In a way I guess I'm lucky to be here?? Because my dad was an accident. He was born when my grandmother was like 46 or 47 and my dad had a brother that was 26 years older than him and a sister who was 17 years older than him and I did get to meet his sister, my Aunt Harriet. She was a lovely old lady and I met her when she was still living in her own home under her own power with some help from her daughter and she was 100 years old.
I did get to meet my grandfather on my mother's side and he was really a sad case. His name was officially Thomas McCormick but we all called him Pete. My first recollection of him was him coming to live in our house in Ramsey, New Jersey after my grandfather and grandmother had been living in another house in Ramsey, New Jersey.
All I can remember is that my grandmother, a wonderful lady who I barely can remember, suddenly got very sick in her early 50s and was rushed to the hospital and she died when she was 53 years old. I still remember I was in the first grade and I was very, very sad and didn't want to go to school anymore.
Shortly after my grandmother died, my grandfather Pete came to live with us. I still remember he had a really hard time climbing up the cellar stairs because his bed was down in the basement because we didn't have any room on the first floor. My mother and father were so kind and nice they were sleeping on the sofa bed in the living room so that I had my own bedroom and my sister had her own bedroom and my young uncle Dick had the other bedroom upstairs.
I didn't know at the time but found out later on that the reason my grandfather sounded like he was wheezing and gasping and couldn't breathe just going up a flight of stairs was because he had gotten emphysema from smoking Pell Mell cigarettes for many, many years and he continued to smoke them while he lived in our house because this was before the days of cigarettes causing cancer officially being known to the world and people stopped the barbaric practice of smoking in houses infecting young children with second-hand smoke.
My grandfather never quit smoking cigarettes and we used to play gin rummy and other games at times and my grandpa would get all pissed off when I beat him at gin rummy. He was a wonderful man but he was definitely in bad health by the time he came to live with us.

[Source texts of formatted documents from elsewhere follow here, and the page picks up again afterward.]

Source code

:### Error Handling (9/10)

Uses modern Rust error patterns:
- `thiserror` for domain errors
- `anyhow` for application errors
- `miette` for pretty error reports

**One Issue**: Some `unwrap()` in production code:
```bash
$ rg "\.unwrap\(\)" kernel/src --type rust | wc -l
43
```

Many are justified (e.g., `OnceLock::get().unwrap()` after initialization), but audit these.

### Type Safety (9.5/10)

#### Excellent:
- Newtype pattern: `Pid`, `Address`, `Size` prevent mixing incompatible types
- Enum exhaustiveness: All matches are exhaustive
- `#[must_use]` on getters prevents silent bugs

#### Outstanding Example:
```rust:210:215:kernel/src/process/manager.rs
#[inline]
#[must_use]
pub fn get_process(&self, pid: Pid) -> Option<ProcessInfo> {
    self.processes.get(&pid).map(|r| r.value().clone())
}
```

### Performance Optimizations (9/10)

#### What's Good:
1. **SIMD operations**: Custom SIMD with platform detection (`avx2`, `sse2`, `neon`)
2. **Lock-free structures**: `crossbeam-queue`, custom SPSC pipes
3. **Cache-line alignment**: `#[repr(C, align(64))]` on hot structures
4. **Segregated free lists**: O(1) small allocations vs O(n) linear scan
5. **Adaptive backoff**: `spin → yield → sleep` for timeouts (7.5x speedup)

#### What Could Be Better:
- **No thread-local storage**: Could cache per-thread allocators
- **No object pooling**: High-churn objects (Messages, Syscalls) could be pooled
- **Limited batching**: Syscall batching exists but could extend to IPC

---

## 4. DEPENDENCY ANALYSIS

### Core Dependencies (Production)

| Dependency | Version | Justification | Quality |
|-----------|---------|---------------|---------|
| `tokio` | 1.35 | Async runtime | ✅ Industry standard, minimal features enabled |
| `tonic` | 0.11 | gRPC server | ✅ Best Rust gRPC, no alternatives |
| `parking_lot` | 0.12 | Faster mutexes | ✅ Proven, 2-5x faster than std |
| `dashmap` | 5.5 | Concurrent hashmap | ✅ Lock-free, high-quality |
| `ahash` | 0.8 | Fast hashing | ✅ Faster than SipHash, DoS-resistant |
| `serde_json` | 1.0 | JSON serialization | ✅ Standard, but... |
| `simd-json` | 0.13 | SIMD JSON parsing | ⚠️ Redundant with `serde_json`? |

I later found out what a tragic life he had had and that caused the tragic life for my grandmother and my mother and aunt and uncle. My grandfather was a brilliant man and my mother told me at one point somebody offered to pay my grandfather's way through medical school and he didn't do it for whatever reason, I don't know. I try to imagine what the Weber family would be like today if my grandfather had gone to med school, not been a heavy drinker, not been a heavy smoker, and had practiced medicine his whole life. Just off the top of my head I think my life would be better if he had become a doctor instead of an alcoholic.
Then he went to work for Consolidated Edison which is the big electric and gas utility company for New York City. He rose up to the rank of foreman but eventually was fired or had to retire because of his drinking. My grandfather had a big alcohol problem and I'm sure that's why he was in bad health along with smoking all those unfiltered cigarettes that sure didn't help him either.
Finally my grandfather got to be in such bad shape we had to move him to a nursing home that was located in the Bergen Pines Hospital and every week or two I would go down and visit him in this hospital and I could see he was miserable and didn't want to be there but basically it was his own fault for the way he lived his life which hurt him, my grandmother, my mother, and eventually me.